Rapin Nicolas, Kesmir Can, Frankild Sune, Nielsen Morten, Lundegaard Claus, Brunak Søren, Lund Ole
Center for Biological Sequence Analysis, BioCentrum-DTU, Technical University of Denmark, 2800 Lyngby, Denmark.
J Biol Phys. 2006 Oct;32(3-4):335-53. doi: 10.1007/s10867-006-9019-7. Epub 2006 Oct 27.
Over the past decade a number of bioinformatics tools have been developed that use genomic sequences as input to predict to which parts of a microbe the immune system will react, the so-called epitopes. Many predicted epitopes have later been verified experimentally, demonstrating the usefulness of such predictions. At the same time, simulation models have been developed that describe the dynamics of different immune cell populations and their interactions with microbes. These models have been used to explain experimental findings where timing is of importance, such as the time between administration of a vaccine and infection with the microbe that the vaccine is intended to protect against. In this paper, we outline a framework for integration of these two approaches. As an example, we develop a model in which HIV dynamics are correlated with genomics data. For the first time, the fitness of wild type and mutated virus are assessed by means of a sequence-dependent scoring matrix, derived from a BLOSUM matrix, that links protein sequences to growth rates of the virus in the mathematical model. A combined bioinformatics and systems biology approach can lead to a better understanding of immune system-related diseases where both timing and genomic information are of importance.

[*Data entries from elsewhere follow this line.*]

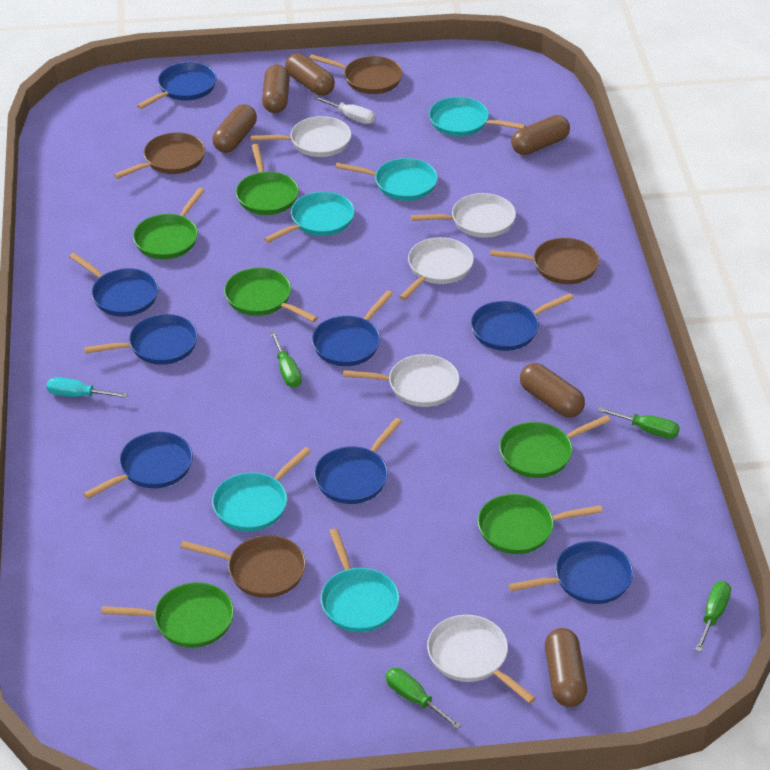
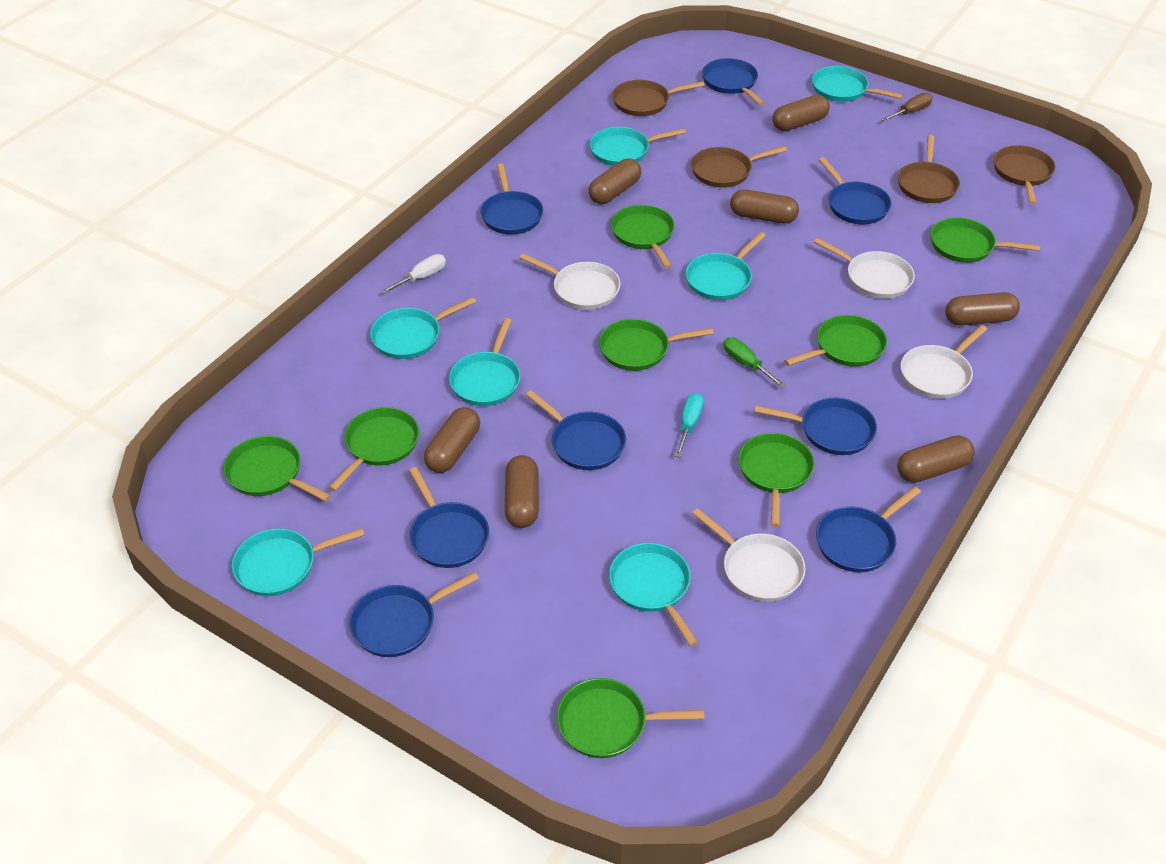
brown capsule: [212,104,257,153] [262,65,290,113] [285,53,335,96] [511,115,570,155] [520,363,585,418] [545,628,587,707] = 6 -> [424,407,480,473] [505,455,539,528] [588,159,641,204] [730,189,799,224] [772,95,830,131] [897,436,975,483] [945,292,1020,326] = 7
brown screwdriver: none = 0 -> [882,93,933,122] = 1
green pan: [101,582,234,648] [133,188,205,259] [224,268,318,322] [236,144,299,215] [478,494,602,554] [499,415,611,478] = 6 -> [224,436,331,501] [328,407,419,491] [557,678,705,758] [599,319,714,371] [611,205,675,269] [738,433,815,527] [784,315,887,367] [930,217,1040,263] = 8
green screwdriver: [270,331,301,388] [386,668,461,729] [597,407,680,439] [695,581,731,652] = 4 -> [723,337,785,388] = 1
turquoise pan: [212,447,311,532] [264,192,355,243] [321,529,399,632] [335,158,438,201] [429,97,526,137] = 5 -> [232,528,364,596] [370,297,476,359] [449,318,521,406] [590,127,686,166] [609,543,699,647] [686,232,766,300] [812,66,903,102] = 7
white pan: [251,116,351,157] [343,354,459,407] [399,237,474,300] [411,193,516,238] [427,615,536,704] = 5 -> [519,253,621,310] [692,508,806,602] [814,238,915,299] [901,325,987,399] = 4

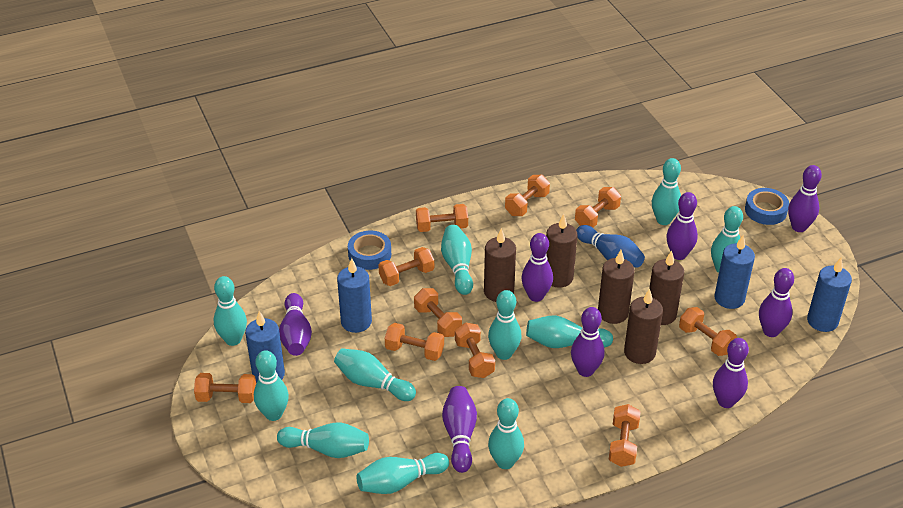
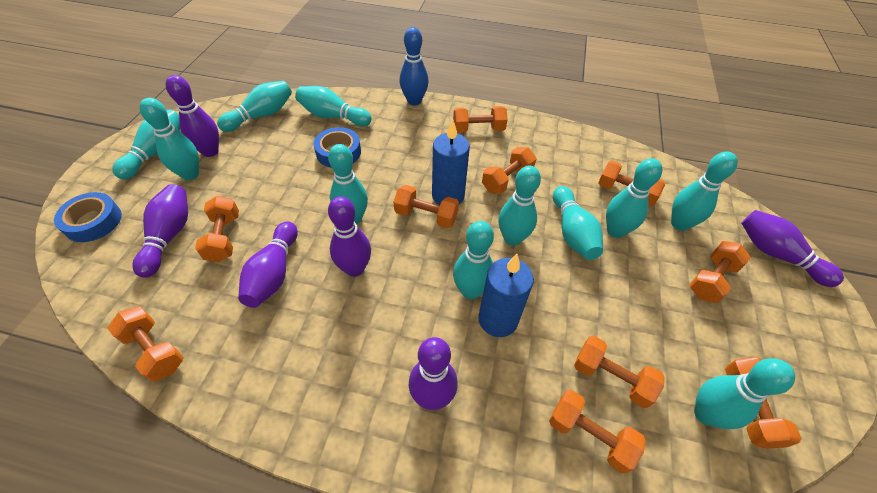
blue candle: [245,311,285,383] [337,258,372,333] [714,235,755,309] [807,258,852,332] = 4 -> [432,120,470,205] [478,254,534,337] = 2
brown candle: [484,228,516,302] [546,214,578,288] [598,250,635,324] [624,289,663,364] [649,250,684,325] = 5 -> none = 0
purple bowling pin: [279,293,312,356] [442,386,477,473] [521,233,553,302] [571,307,605,377] [666,192,698,260] [713,338,749,408] [759,268,794,337] [788,165,822,232] = 8 -> [132,184,188,278] [166,75,219,157] [238,221,298,308] [328,196,371,277] [409,337,458,410] [741,210,844,287] = 6

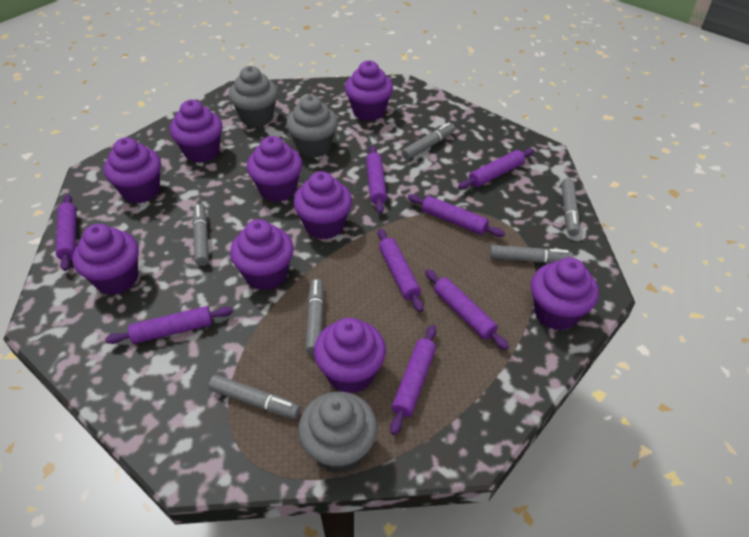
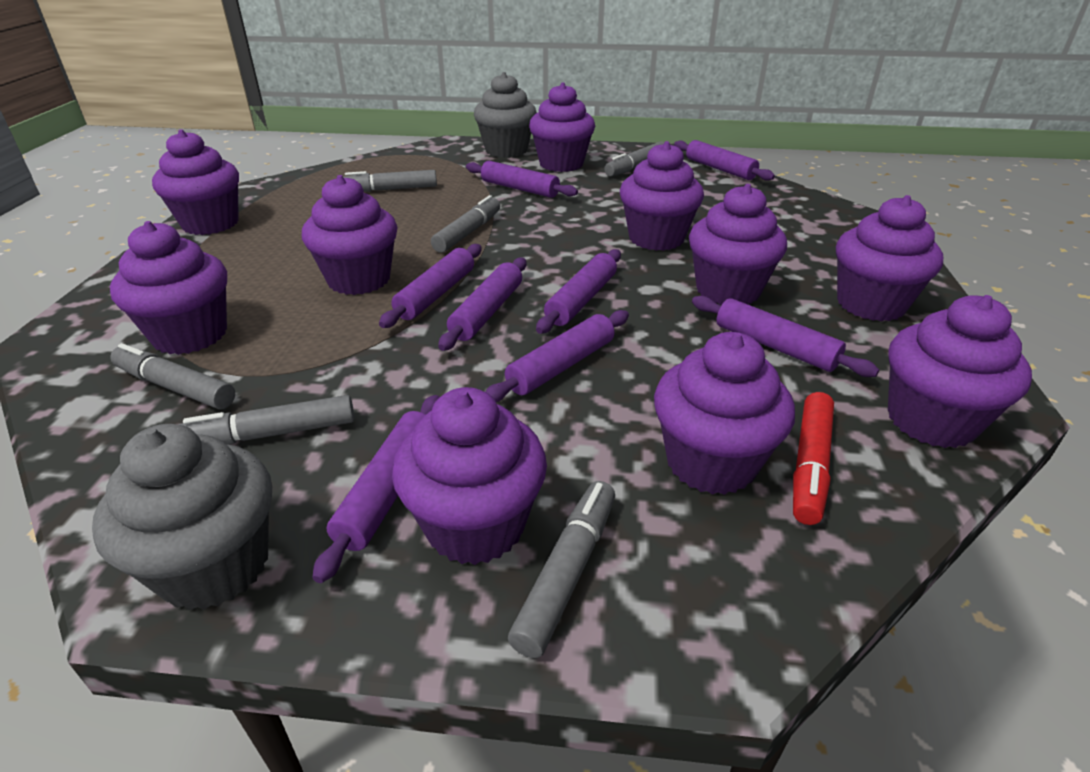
grey cupcake: [229,66,278,127] [286,95,338,158] [298,392,377,473] = 3 -> [92,424,272,610] [474,72,537,158] = 2
purple cupcake: [73,224,139,295] [104,137,161,204] [170,100,223,163] [230,219,294,290] [247,136,302,202] [293,171,352,240] [314,318,386,393] [345,60,393,121] [531,258,599,331] = 9 -> [110,221,227,355] [152,129,239,235] [302,175,398,295] [392,387,547,565] [529,82,595,172] [620,141,704,251] [654,332,795,495] [689,184,787,305] [836,195,943,321] [888,295,1032,448] = 10
red marker: none = 0 -> [793,392,834,525] = 1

在过去十年中,已经开发出了许多生物信息学工具,这些工具将基因组序列作为输入,来预测免疫系统会对微生物的哪些部分产生反应,即所谓的表位。许多预测的表位后来都通过实验得到了验证,证明了此类预测的实用性。与此同时,已经开发出了模拟模型,用于描述不同免疫细胞群体的动态以及它们与微生物的相互作用。这些模型已被用于解释时间很重要的实验结果,比如接种疫苗与感染疫苗旨在预防的微生物之间的时间间隔。在本文中,我们概述了整合这两种方法的框架。作为一个例子,我们开发了一个模型,其中HIV动态与基因组数据相关联。首次通过一个基于BLOSUM矩阵推导出来的序列依赖评分矩阵,在数学模型中将蛋白质序列与病毒的生长速率联系起来,以此评估野生型和突变型病毒的适应性。生物信息学和系统生物学相结合的方法能够更好地理解免疫系统相关疾病,在这类疾病中,时间和基因组信息都很重要。